With so many events at each competition, Anderson can only provide general guidance. Students take on a stronger level of responsibility for their own events.
“I tell them all the time they need to be the experts at their event,” Anderson said. “Passing on that responsibility to them is huge, especially for a seventh- or sixth-grader.”
Team members said they enjoyed the added challenge Science Olympiad brings to their education. Seventh-grader Alex Ewig said he joined the team for that reason.
“Science wasn’t super challenging for me, and I wanted to try something out of school to see if it was challenging enough.”
Fellow seventh-grader Ethan Pitzer said the difficulty of the team is how he continues to learn.
“Sitting in science class you understand the concepts a lot more than other kids, and I mean in here you feel like an idiot,” he said, which is the best way to learn.
Anderson said he hopes the experience teaches the kids more than just science.
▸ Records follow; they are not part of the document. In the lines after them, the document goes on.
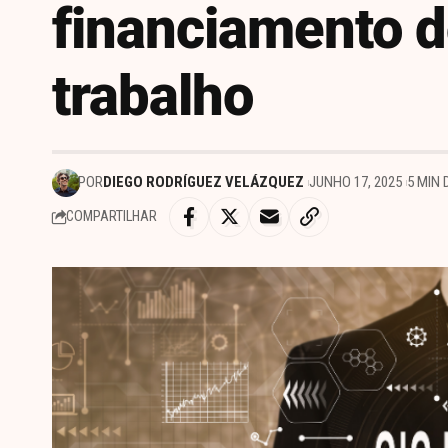
financiamento d
trabalho
POR
DIEGO RODRÍGUEZ VELÁZQUEZ
JUNHO 17, 2025
5 MIN 
COMPARTILHAR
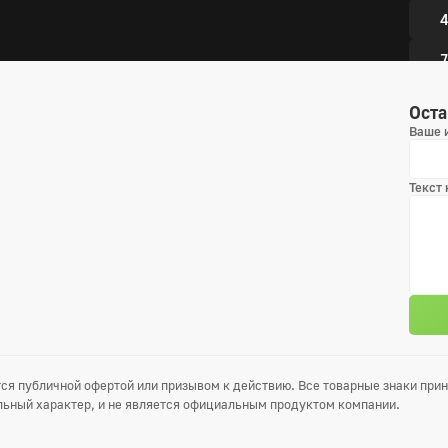
4
7
1
Оста
Ваше 
1
1
Текст
1
9 сез
1
4
ся публичной офертой или призывом к действию. Все товарные знаки пр
7
ьный характер, и не является официальным продуктом компании.
1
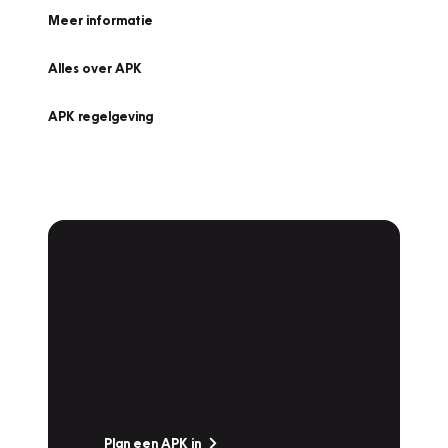
Meer informatie
Alles over APK
APK regelgeving
APK Keuring bij
Vakgarage!
Is het weer tijd voor de jaarlijkse APK? Ga
snel naar Vakgarage bij u in de buurt, en ga
zonder zorgen de weg op!
Plan een APK in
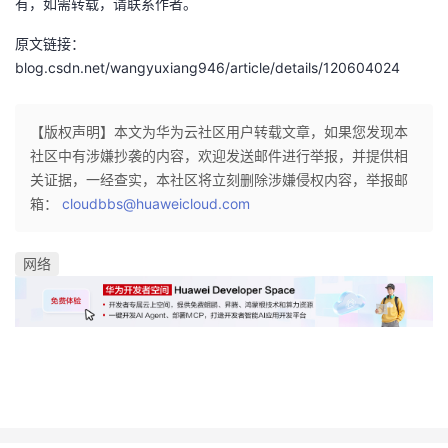
有，如需转载，请联系作者。
者
原文链接：
blog.csdn.net/wangyuxiang946/article/details/120604024
我
【版权声明】本文为华为云社区用户转载文章，如果您发现本
的
我
社区中有涉嫌抄袭的内容，欢迎发送邮件进行举报，并提供相
关证据，一经查实，本社区将立刻删除涉嫌侵权内容，举报邮
博
的
我
箱：
cloudbbs@huaweicloud.com
客
论
的
我
网络
坛
圈
的
我
子
直
的
我
我
播
活
的
我
动
关
的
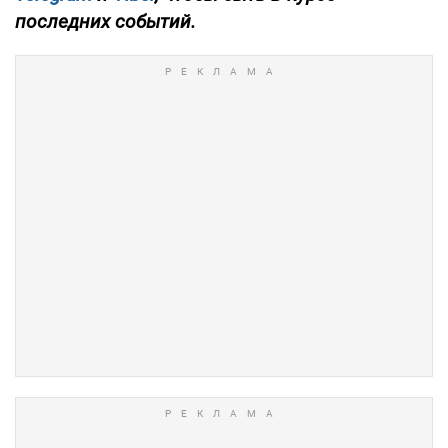
последних событий.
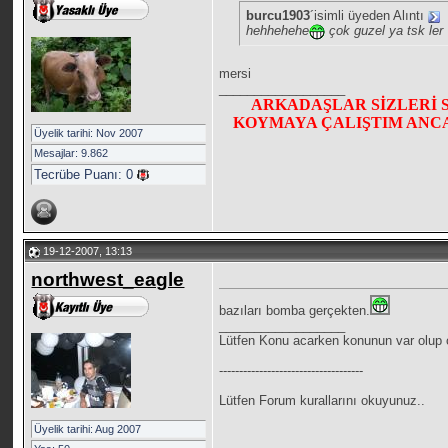
burcu1903
´isimli üyeden Alıntı
hehhehehe
çok guzel ya tsk ler
mersi
__________________
ARKADAŞLAR SİZLERİ 
KOYMAYA ÇALIŞTIM ANCA
Üyelik tarihi: Nov 2007
Mesajlar: 9.862
Tecrübe Puanı:
0
19-12-2007, 13:13
northwest_eagle
bazıları bomba gerçekten.
__________________
Lütfen Konu acarken konunun var olup o
------------------------------------
Lütfen Forum kurallarını okuyunuz..
Üyelik tarihi: Aug 2007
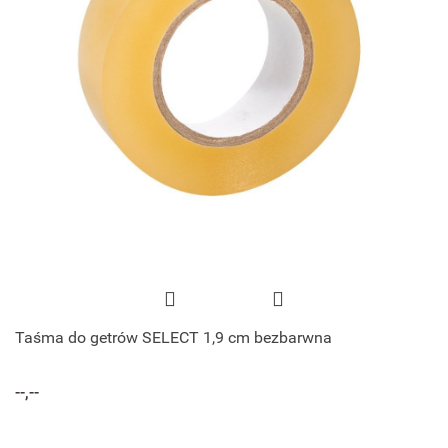
Taśma do getrów SELECT 1,9 cm bezbarwna
--,--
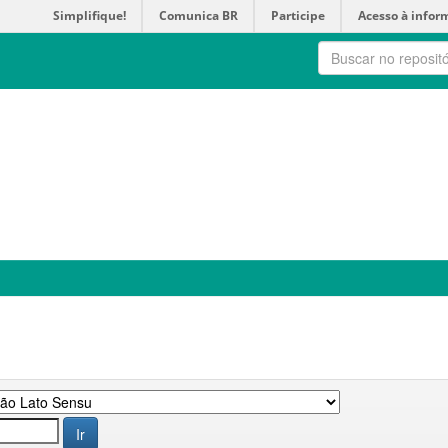
Simplifique!
Comunica BR
Participe
Acesso à infor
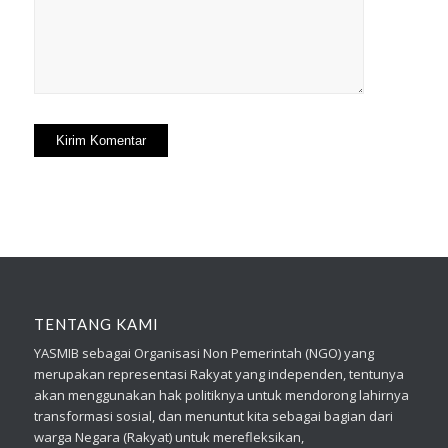
TENTANG KAMI
YASMIB sebagai Organisasi Non Pemerintah (NGO) yang
merupakan representasi Rakyat yang independen, tentunya
akan menggunakan hak politiknya untuk mendorong lahirnya
transformasi sosial, dan menuntut kita sebagai bagian dari
warga Negara (Rakyat) untuk merefleksikan,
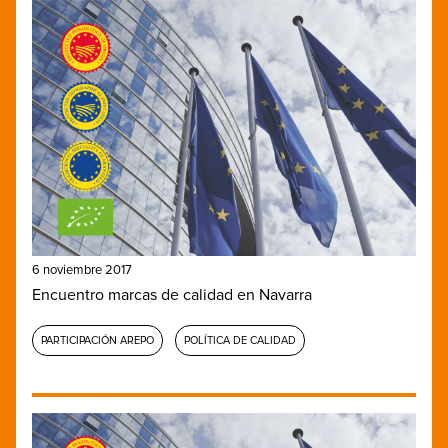
6 noviembre 2017
Encuentro marcas de calidad en Navarra
PARTICIPACIÓN AREPO
POLÍTICA DE CALIDAD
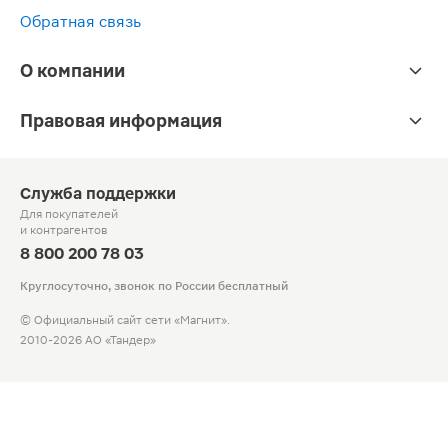
Обратная связь
О компании
Правовая информация
Служба поддержки
Для покупателей
и контрагентов
8 800 200 78 03
Круглосуточно, звонок по России бесплатный
© Официальный сайт сети «Магнит».
2010-2026 АО «Тандер»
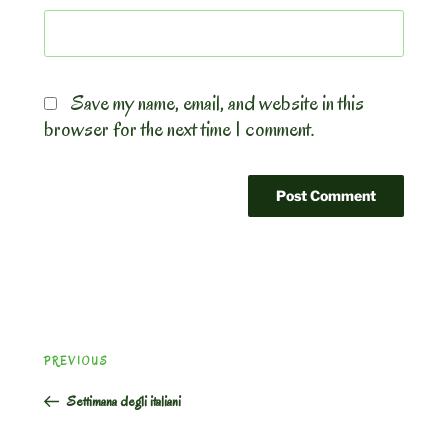
Save my name, email, and website in this
browser for the next time I comment.
Post
Previous
PREVIOUS
navigation
Post
Settimana degli italiani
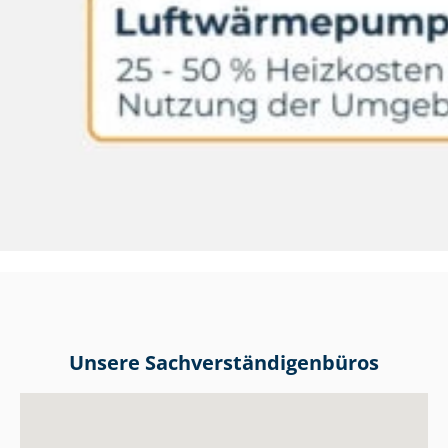
Unsere Sach­ver­stän­di­gen­bü­ros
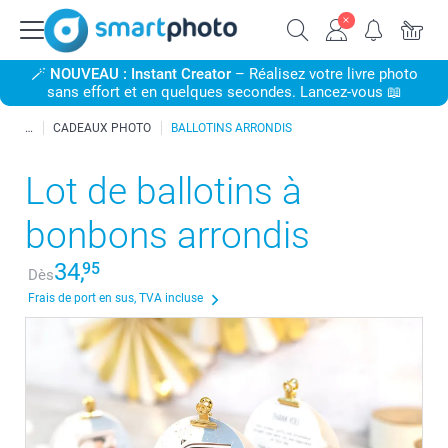
🪄
NOUVEAU : Instant Creator
– Réalisez votre livre photo
sans effort et en quelques secondes. Lancez-vous 📖
CADEAUX PHOTO
BALLOTINS ARRONDIS
Lot de ballotins à
bonbons arrondis
34,
95
Dès
Frais de port en sus, TVA incluse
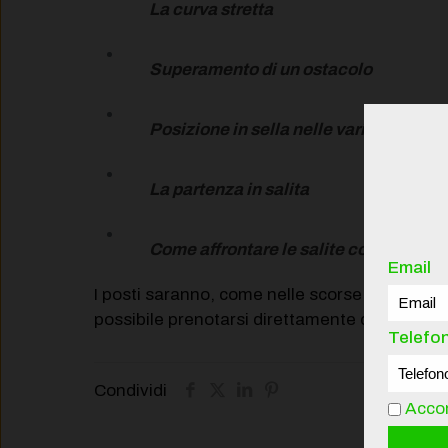
La curva stretta
Superamento di un ostacolo
Posizione in sella nelle varie penden
La partenza in salita
Come affrontare le salite con diversi t
Email
I posti saranno, come nelle scorse edizioni, e
possibile prenotarsi direttamente dal sito w
Telefo
Condividi
Accon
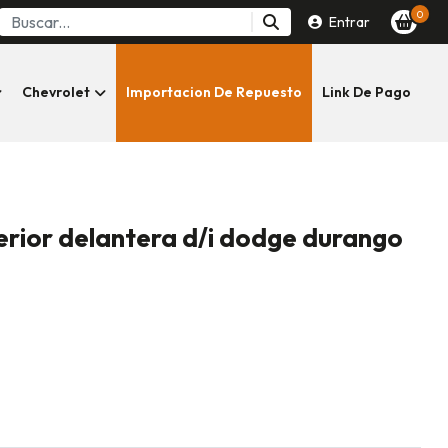
0
Entrar
Chevrolet
Importacion De Repuesto
Link De Pago
erior delantera d/i dodge durango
The team shows kids how to be problem-solvers, to be resilient, to persevere in the face of unanswered questions, and to follow their curiosity.
“Those are skills that if they decide to go into a STEM career, great, but it doesn’t matter what they go into, those skills will transcend,” Anderson said. “That’s really the hope that they just become well-rounded.”
As the kids continue to learn and the program grows, Anderson said he is looking for more connections within the community. He said the team could use support from local professionals who are willing to donate time to guide kids through specific events.
“That’s stuff that we’re looking for, getting the link to community involvement,” Anderson said. “The more hands on deck, the better.”